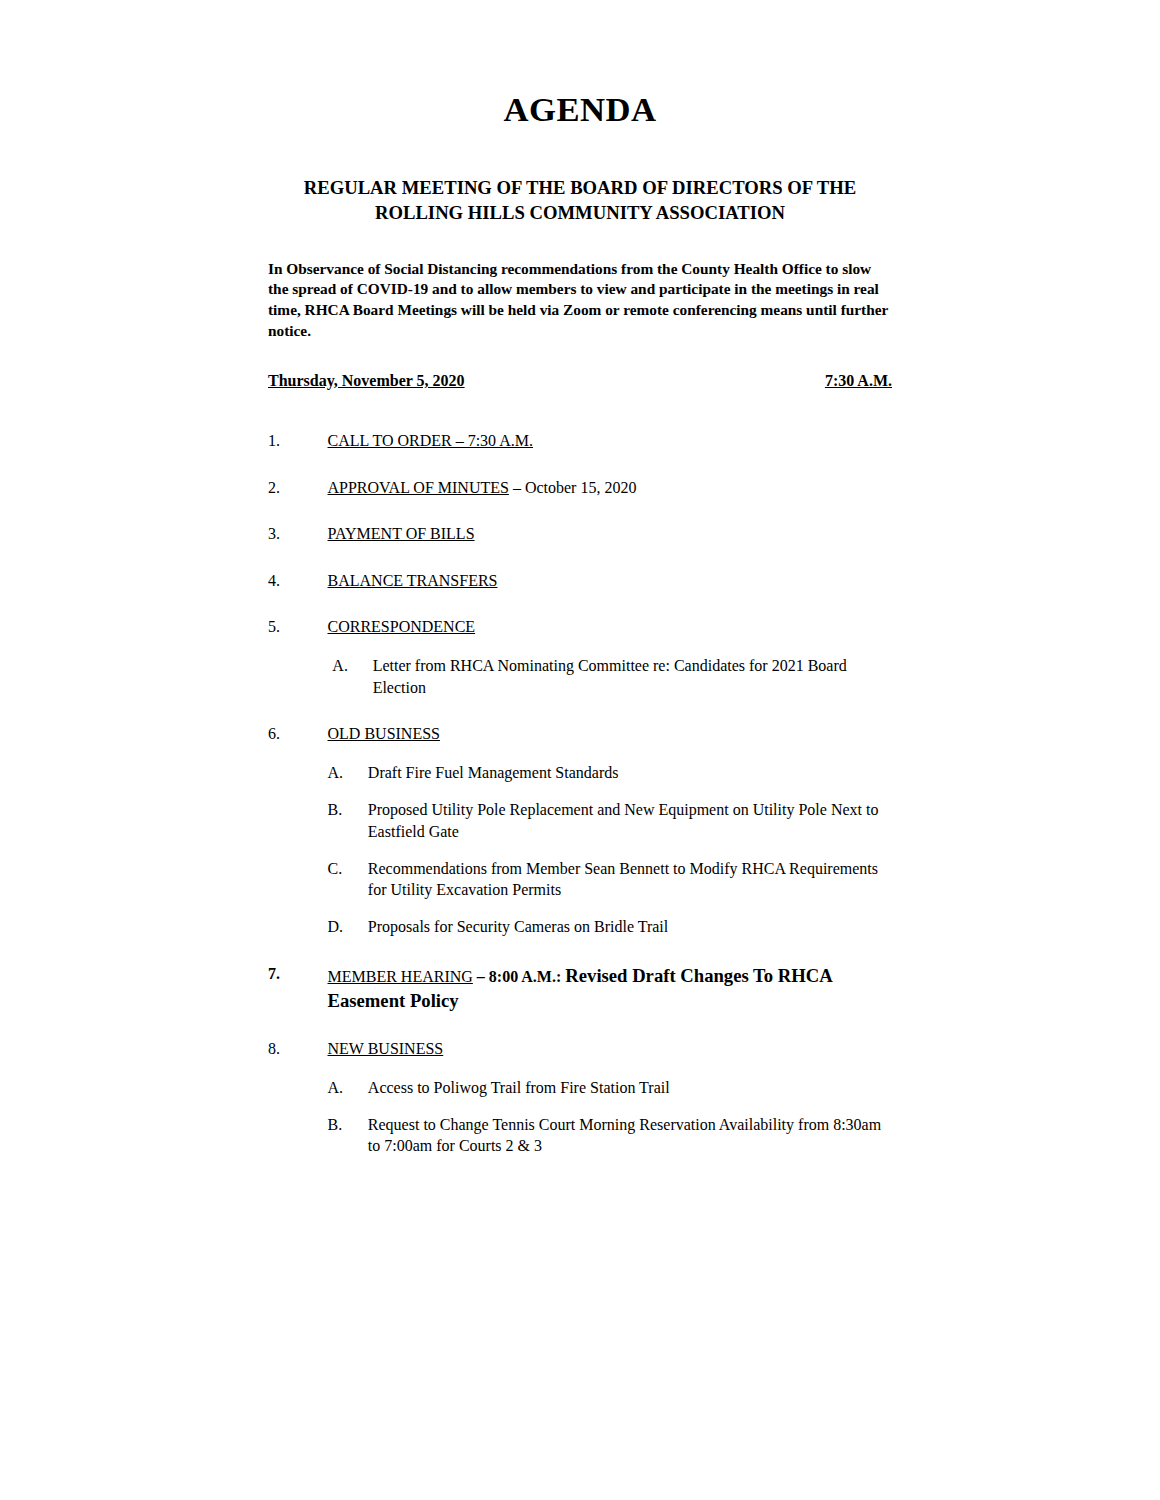AGENDA
REGULAR MEETING OF THE BOARD OF DIRECTORS OF THE ROLLING HILLS COMMUNITY ASSOCIATION
In Observance of Social Distancing recommendations from the County Health Office to slow the spread of COVID-19 and to allow members to view and participate in the meetings in real time, RHCA Board Meetings will be held via Zoom or remote conferencing means until further notice.
Thursday, November 5, 2020 7:30 A.M.
CALL TO ORDER – 7:30 A.M.
APPROVAL OF MINUTES – October 15, 2020
PAYMENT OF BILLS
BALANCE TRANSFERS
CORRESPONDENCE
Letter from RHCA Nominating Committee re: Candidates for 2021 Board Election
OLD BUSINESS
Draft Fire Fuel Management Standards
Proposed Utility Pole Replacement and New Equipment on Utility Pole Next to Eastfield Gate
Recommendations from Member Sean Bennett to Modify RHCA Requirements for Utility Excavation Permits
Proposals for Security Cameras on Bridle Trail
MEMBER HEARING – 8:00 A.M.: Revised Draft Changes To RHCA Easement Policy
NEW BUSINESS
Access to Poliwog Trail from Fire Station Trail
Request to Change Tennis Court Morning Reservation Availability from 8:30am to 7:00am for Courts 2 & 3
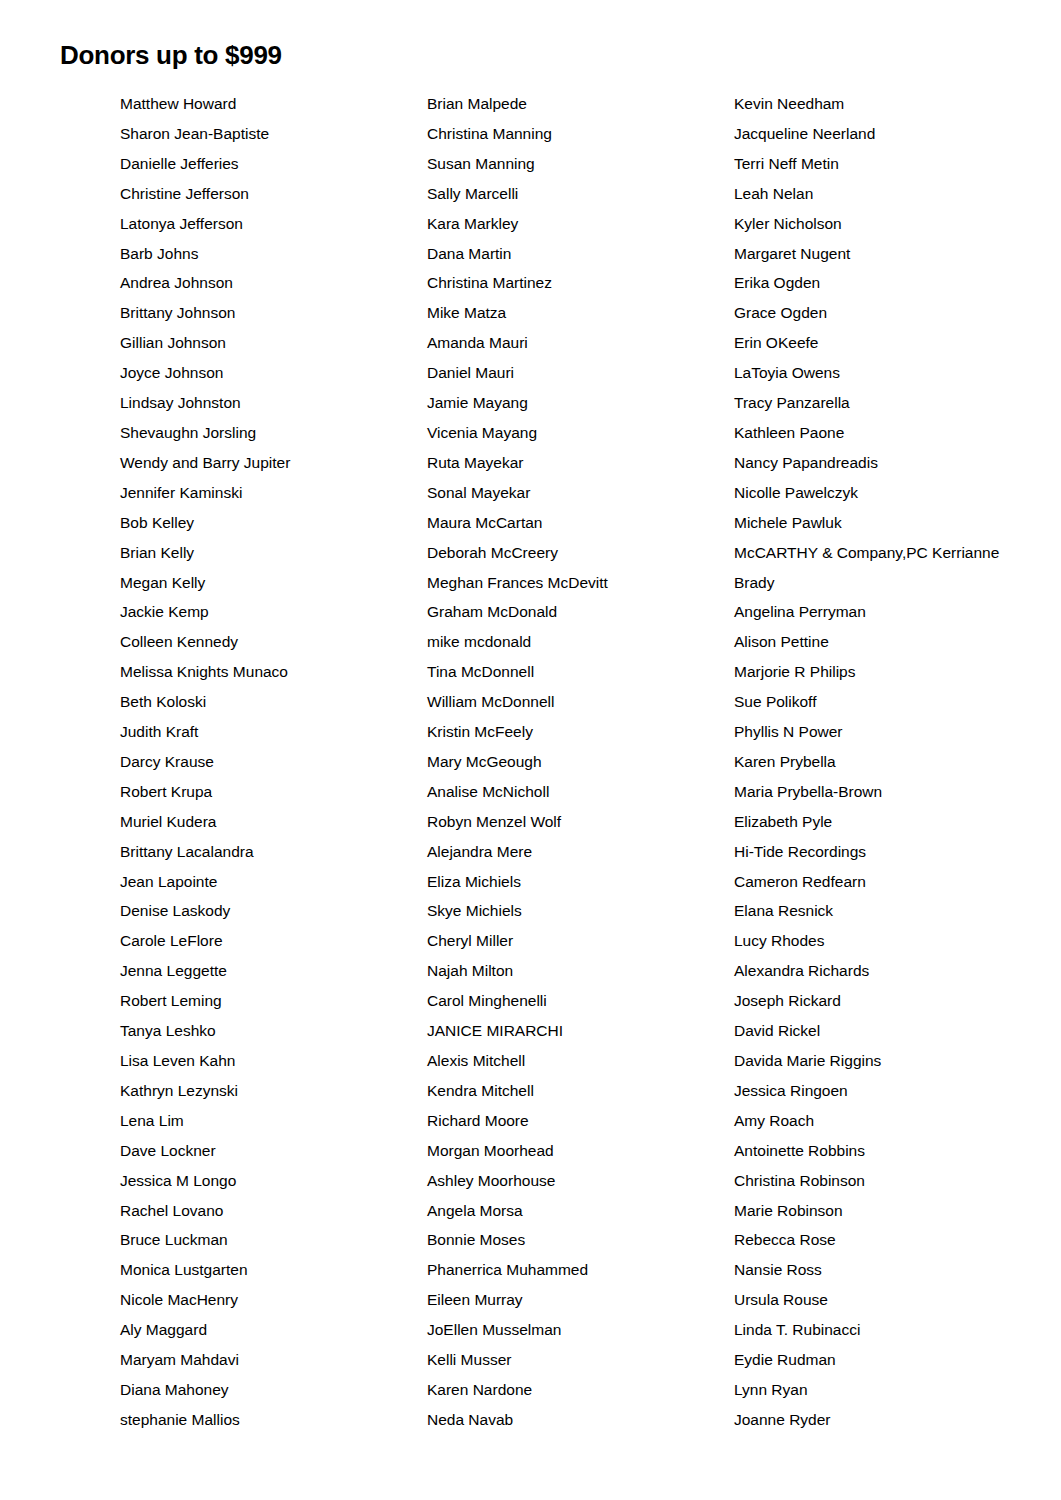Donors up to $999
Matthew Howard
Sharon Jean-Baptiste
Danielle Jefferies
Christine Jefferson
Latonya Jefferson
Barb Johns
Andrea Johnson
Brittany Johnson
Gillian Johnson
Joyce Johnson
Lindsay Johnston
Shevaughn Jorsling
Wendy and Barry Jupiter
Jennifer Kaminski
Bob Kelley
Brian Kelly
Megan Kelly
Jackie Kemp
Colleen Kennedy
Melissa Knights Munaco
Beth Koloski
Judith Kraft
Darcy Krause
Robert Krupa
Muriel Kudera
Brittany Lacalandra
Jean Lapointe
Denise Laskody
Carole LeFlore
Jenna Leggette
Robert Leming
Tanya Leshko
Lisa Leven Kahn
Kathryn Lezynski
Lena Lim
Dave Lockner
Jessica M Longo
Rachel Lovano
Bruce Luckman
Monica Lustgarten
Nicole MacHenry
Aly Maggard
Maryam Mahdavi
Diana Mahoney
stephanie Mallios
Brian Malpede
Christina Manning
Susan Manning
Sally Marcelli
Kara Markley
Dana Martin
Christina Martinez
Mike Matza
Amanda Mauri
Daniel Mauri
Jamie Mayang
Vicenia Mayang
Ruta Mayekar
Sonal Mayekar
Maura McCartan
Deborah McCreery
Meghan Frances McDevitt
Graham McDonald
mike mcdonald
Tina McDonnell
William McDonnell
Kristin McFeely
Mary McGeough
Analise McNicholl
Robyn Menzel Wolf
Alejandra Mere
Eliza Michiels
Skye Michiels
Cheryl Miller
Najah Milton
Carol Minghenelli
JANICE MIRARCHI
Alexis Mitchell
Kendra Mitchell
Richard Moore
Morgan Moorhead
Ashley Moorhouse
Angela Morsa
Bonnie Moses
Phanerrica Muhammed
Eileen Murray
JoEllen Musselman
Kelli Musser
Karen Nardone
Neda Navab
Kevin Needham
Jacqueline Neerland
Terri Neff Metin
Leah Nelan
Kyler Nicholson
Margaret Nugent
Erika Ogden
Grace Ogden
Erin OKeefe
LaToyia Owens
Tracy Panzarella
Kathleen Paone
Nancy Papandreadis
Nicolle Pawelczyk
Michele Pawluk
McCARTHY & Company,PC Kerrianne Brady
Angelina Perryman
Alison Pettine
Marjorie R Philips
Sue Polikoff
Phyllis N Power
Karen Prybella
Maria Prybella-Brown
Elizabeth Pyle
Hi-Tide Recordings
Cameron Redfearn
Elana Resnick
Lucy Rhodes
Alexandra Richards
Joseph Rickard
David Rickel
Davida Marie Riggins
Jessica Ringoen
Amy Roach
Antoinette Robbins
Christina Robinson
Marie Robinson
Rebecca Rose
Nansie Ross
Ursula Rouse
Linda T. Rubinacci
Eydie Rudman
Lynn Ryan
Joanne Ryder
◇ ◇ ◇ ◇ ◇
Work item —
With every picture omitted, write out the material exactly from its first line through the line containing "APPROVAL OF MINUTES – October 15, 2020".

Written solution —
AGENDA
REGULAR MEETING OF THE BOARD OF DIRECTORS OF THE ROLLING HILLS COMMUNITY ASSOCIATION
In Observance of Social Distancing recommendations from the County Health Office to slow the spread of COVID-19 and to allow members to view and participate in the meetings in real time, RHCA Board Meetings will be held via Zoom or remote conferencing means until further notice.
Thursday, November 5, 2020 7:30 A.M.
CALL TO ORDER – 7:30 A.M.
APPROVAL OF MINUTES – October 15, 2020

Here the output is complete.